§ **EXERCISE DATA**:
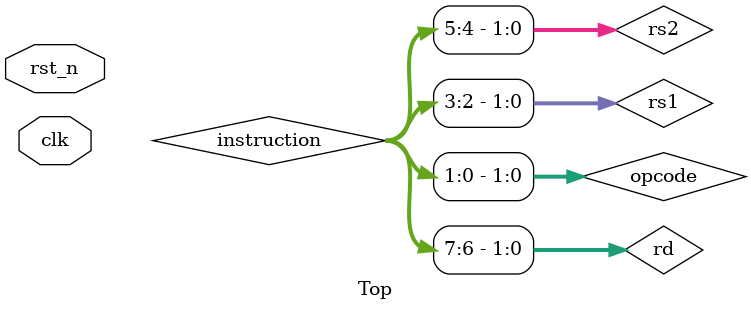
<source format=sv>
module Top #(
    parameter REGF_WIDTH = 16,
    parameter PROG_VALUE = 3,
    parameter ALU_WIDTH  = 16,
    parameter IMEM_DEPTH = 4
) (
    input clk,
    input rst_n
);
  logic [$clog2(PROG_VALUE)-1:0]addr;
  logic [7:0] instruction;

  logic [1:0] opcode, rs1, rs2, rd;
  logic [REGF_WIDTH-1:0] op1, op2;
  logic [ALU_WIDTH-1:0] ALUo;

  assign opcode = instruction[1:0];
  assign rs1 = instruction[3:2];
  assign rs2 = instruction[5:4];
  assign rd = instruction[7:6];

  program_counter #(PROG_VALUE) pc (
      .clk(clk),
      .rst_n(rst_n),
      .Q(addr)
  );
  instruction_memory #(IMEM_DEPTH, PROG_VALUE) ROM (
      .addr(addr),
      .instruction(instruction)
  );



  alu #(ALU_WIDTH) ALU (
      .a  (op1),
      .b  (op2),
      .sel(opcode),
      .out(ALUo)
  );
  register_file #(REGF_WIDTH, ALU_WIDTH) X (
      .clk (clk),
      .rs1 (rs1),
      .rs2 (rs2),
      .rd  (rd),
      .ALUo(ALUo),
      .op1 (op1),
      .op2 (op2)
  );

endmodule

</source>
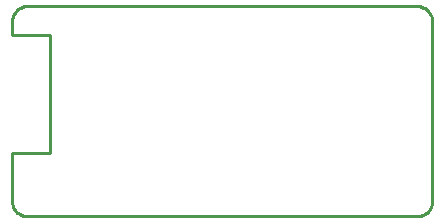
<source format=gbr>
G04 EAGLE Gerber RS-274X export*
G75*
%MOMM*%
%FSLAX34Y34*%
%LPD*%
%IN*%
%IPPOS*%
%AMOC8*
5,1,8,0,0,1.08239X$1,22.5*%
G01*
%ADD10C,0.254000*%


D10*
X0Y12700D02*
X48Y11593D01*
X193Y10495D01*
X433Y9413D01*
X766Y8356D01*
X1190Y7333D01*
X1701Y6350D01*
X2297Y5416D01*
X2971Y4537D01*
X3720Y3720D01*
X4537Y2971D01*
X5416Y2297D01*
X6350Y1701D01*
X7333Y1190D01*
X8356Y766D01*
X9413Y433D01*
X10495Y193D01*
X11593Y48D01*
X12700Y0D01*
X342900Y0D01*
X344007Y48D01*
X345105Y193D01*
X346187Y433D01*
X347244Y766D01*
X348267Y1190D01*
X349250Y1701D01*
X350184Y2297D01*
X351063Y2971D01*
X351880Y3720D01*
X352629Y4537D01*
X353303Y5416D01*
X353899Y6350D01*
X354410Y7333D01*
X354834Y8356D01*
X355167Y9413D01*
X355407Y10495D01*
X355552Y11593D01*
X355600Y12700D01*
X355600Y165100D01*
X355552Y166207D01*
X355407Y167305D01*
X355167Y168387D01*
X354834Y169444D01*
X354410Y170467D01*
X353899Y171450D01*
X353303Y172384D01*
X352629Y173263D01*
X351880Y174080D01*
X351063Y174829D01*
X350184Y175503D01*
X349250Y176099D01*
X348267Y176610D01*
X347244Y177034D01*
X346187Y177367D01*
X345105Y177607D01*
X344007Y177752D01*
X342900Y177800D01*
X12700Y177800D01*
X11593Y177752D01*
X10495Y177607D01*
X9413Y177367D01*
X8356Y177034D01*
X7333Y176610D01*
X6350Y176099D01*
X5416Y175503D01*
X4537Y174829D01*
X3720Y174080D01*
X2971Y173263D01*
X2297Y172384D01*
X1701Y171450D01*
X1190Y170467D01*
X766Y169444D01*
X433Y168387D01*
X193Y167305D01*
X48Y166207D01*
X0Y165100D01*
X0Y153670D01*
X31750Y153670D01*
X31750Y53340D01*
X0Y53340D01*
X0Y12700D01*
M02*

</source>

§ **YOUR INSTRUCTIONS**:
List each line of the records that holds the string "ALUo".

§ **RESPONSE AREA**:
  logic [ALU_WIDTH-1:0] ALUo;
      .out(ALUo)
      .ALUo(ALUo),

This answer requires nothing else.